Older blog entries for fxn (starting at number 238)

17 Sep 2003 (updated 17 Sep 2003 at 14:43 UTC) »

The last Ruby one-liner I posted yesterday is one of the prettiests I've seen, it was sent by Kurt M. Dresner to ruby-talk:

    ruby -pe 'gsub!(/\B\w+\B/){$&.split(//).sort_by{rand}.join}'
This is how it works, in case anyone is interested.

We want to filter a given text shuffling the letters of each word, except the first and the last. For instance, given

    This is an example
    text.
a possible output could be
    Tihs is an elampxe
    txet.

Note that punctuation, whitespace, etc. have to be preserved, and words one, two, or three letters long must remain untouched.

OK, in the first place, since a word cannot have a newline we can safely write a line-oriented loop. The -p flag does this, and we can imagine it wraps the code like this:

    while there are more lines
        assign next line to $_
        execute the code
        print $_
    end
so we can take advantage of that to modify each line through $_ and have it automatically printed afterwards.

This is what gsub! does, modifies $_ in place. In the form we call the method (gsub! is a method of the Kernel class) it receives a regular expression and a block of code. The g in gsub! means global and we are going to perform a global subtitution in $_, for each match, the matched substring of $_ will be substituted by the value returned by the block.

The regular expression \B\w+\B means match word letters in a row, but only if it is the case that to the left and to the right of the chain there are NOT word boundaries.

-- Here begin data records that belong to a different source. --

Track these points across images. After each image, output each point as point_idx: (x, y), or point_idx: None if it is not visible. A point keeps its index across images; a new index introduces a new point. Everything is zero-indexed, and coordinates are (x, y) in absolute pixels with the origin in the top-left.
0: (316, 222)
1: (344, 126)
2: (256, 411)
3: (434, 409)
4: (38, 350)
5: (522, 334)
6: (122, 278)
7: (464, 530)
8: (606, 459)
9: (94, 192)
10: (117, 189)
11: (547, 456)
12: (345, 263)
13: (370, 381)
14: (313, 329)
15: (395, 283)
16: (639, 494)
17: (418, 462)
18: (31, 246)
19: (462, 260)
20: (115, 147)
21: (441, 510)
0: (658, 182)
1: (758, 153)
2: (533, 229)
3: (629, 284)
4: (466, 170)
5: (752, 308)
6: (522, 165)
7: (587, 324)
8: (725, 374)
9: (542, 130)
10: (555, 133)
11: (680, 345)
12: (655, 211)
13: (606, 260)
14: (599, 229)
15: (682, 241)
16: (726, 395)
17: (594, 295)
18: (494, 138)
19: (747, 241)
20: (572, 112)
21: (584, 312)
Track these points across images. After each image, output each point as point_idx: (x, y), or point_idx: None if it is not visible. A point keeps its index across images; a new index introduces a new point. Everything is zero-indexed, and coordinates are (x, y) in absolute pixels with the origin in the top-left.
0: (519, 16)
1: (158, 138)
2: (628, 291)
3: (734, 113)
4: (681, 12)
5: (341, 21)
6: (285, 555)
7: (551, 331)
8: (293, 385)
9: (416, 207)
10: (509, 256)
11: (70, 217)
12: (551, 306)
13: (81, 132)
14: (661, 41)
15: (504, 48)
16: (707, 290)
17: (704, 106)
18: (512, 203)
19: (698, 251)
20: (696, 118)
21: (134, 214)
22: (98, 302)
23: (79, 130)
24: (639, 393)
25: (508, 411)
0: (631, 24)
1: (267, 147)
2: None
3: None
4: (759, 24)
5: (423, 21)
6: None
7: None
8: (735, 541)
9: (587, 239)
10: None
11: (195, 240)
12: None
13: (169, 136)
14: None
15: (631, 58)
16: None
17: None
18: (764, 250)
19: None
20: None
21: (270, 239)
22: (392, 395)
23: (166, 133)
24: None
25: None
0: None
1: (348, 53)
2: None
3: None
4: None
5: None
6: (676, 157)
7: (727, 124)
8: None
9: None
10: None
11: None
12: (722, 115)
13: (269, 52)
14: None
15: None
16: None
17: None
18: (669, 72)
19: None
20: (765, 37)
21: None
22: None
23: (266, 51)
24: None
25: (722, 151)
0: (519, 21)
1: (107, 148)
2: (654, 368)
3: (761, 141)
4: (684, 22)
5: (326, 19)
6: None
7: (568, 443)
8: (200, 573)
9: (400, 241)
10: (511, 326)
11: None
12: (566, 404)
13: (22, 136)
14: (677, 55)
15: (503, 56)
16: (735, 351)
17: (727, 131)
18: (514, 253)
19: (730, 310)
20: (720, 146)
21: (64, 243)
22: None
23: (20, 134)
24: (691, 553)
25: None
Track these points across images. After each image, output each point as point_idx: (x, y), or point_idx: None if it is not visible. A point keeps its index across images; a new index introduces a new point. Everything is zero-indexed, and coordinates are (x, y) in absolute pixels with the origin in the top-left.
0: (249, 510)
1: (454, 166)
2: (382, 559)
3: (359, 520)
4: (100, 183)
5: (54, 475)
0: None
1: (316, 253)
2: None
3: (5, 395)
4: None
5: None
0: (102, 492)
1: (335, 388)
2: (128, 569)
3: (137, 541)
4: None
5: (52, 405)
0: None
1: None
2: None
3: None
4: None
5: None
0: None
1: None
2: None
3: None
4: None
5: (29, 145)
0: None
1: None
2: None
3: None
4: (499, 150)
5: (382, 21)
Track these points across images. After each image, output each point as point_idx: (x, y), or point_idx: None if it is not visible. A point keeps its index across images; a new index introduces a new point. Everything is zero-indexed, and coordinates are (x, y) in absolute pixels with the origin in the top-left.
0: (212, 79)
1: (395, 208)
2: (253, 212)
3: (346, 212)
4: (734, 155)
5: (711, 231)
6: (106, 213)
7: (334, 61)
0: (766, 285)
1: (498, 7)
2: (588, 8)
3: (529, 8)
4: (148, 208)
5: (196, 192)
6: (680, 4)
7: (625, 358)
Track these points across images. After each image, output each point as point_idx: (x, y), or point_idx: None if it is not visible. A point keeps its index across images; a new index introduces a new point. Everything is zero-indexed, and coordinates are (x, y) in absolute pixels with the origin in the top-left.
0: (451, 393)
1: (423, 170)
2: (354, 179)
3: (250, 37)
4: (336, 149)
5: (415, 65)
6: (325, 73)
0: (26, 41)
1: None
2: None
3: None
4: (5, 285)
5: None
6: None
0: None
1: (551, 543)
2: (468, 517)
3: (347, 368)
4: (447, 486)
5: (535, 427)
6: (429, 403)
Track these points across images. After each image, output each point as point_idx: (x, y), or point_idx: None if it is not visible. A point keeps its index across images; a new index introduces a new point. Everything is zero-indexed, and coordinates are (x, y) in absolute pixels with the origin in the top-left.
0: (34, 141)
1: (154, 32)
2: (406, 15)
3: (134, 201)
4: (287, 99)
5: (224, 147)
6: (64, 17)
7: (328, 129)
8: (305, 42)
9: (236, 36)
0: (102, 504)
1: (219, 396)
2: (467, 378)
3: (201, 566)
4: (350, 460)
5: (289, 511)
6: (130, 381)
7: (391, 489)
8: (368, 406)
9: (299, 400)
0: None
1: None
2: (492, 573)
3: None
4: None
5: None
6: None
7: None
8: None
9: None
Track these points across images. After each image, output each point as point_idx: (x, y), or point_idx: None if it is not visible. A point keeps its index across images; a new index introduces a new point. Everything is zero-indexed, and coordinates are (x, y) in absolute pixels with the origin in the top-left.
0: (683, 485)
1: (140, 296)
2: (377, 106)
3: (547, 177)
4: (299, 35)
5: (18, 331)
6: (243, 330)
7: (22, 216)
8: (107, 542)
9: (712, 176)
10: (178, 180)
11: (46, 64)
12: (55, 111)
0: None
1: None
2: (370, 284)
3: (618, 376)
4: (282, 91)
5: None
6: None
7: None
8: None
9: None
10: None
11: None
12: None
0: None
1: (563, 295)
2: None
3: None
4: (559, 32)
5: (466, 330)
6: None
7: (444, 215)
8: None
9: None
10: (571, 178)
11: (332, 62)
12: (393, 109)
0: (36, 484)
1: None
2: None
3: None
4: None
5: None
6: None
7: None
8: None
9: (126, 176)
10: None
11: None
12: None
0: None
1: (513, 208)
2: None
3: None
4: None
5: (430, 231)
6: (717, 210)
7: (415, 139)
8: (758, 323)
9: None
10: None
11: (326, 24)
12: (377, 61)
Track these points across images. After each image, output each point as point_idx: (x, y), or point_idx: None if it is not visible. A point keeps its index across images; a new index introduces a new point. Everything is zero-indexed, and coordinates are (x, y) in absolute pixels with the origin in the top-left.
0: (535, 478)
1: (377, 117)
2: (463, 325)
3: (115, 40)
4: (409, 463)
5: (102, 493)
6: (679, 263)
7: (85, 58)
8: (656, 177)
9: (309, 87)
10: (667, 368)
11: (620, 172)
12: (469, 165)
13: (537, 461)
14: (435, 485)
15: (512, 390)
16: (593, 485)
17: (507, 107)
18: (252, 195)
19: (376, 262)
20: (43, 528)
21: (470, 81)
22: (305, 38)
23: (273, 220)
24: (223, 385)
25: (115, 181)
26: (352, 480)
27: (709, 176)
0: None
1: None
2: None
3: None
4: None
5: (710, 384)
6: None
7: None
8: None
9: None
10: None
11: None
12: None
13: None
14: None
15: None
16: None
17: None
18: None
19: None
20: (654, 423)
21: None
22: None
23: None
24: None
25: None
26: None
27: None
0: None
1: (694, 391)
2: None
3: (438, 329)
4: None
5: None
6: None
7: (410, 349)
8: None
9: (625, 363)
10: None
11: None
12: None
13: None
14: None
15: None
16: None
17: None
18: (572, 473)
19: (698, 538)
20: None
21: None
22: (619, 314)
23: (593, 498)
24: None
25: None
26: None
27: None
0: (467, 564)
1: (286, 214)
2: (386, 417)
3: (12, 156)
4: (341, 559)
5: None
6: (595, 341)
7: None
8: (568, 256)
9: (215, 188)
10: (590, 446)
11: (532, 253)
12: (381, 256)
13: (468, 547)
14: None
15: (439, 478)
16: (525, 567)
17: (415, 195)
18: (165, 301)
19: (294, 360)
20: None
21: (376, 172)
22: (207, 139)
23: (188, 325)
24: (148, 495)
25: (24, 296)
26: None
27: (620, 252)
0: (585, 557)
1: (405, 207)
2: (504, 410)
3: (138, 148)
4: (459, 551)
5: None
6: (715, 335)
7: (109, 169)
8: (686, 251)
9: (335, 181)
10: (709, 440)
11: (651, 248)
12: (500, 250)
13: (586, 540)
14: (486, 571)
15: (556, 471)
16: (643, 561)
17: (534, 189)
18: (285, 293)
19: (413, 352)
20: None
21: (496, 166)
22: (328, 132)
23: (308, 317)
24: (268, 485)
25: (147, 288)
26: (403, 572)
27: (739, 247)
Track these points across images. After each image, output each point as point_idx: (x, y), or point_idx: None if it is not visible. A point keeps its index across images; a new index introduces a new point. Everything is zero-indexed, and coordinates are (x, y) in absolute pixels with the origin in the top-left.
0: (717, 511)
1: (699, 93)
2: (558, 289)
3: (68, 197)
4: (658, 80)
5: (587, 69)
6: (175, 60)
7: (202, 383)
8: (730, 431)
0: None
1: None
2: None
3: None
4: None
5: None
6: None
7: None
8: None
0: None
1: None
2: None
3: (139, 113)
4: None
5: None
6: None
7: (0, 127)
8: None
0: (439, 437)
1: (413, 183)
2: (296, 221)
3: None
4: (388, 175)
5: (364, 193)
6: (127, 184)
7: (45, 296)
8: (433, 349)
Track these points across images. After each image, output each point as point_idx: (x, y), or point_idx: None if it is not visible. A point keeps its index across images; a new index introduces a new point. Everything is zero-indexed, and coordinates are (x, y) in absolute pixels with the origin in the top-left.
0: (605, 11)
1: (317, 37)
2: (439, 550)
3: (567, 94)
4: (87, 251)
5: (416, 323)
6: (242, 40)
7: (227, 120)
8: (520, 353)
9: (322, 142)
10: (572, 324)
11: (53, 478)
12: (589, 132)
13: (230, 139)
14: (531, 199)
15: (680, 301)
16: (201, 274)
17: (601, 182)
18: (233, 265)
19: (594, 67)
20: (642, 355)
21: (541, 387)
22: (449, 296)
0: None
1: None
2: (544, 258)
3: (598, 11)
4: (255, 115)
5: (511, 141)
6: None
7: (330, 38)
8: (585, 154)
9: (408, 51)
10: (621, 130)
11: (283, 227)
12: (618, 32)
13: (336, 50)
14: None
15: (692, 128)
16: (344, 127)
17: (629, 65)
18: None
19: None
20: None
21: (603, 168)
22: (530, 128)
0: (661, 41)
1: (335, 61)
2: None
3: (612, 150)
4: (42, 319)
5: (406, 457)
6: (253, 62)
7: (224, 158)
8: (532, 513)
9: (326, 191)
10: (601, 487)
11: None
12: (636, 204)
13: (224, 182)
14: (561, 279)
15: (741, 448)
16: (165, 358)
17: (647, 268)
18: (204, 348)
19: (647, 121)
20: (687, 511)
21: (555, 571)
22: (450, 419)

Given the word foobar we can visualize the regex engine working like this:

  1. f matches \w, does it have a word boundary to its left? Yes, so forget about it.
  2. o matches \w, does it have a word boundary to its left? No, so keep on matching.
  3. The quantifier makes the engine advance until the end of the word, that is, oobar.
  4. Do we have a word-boundary to the right? Yes, so backtrack one word letter.
  5. Now, do we have a word boundary to the right? No, so we've got a match, which is ooba.

You see, we match with that regex exactly the part of the word we want to munge. In addition, note that words with just one or two letters do not match because at any given letter we have a word-boundary in some side.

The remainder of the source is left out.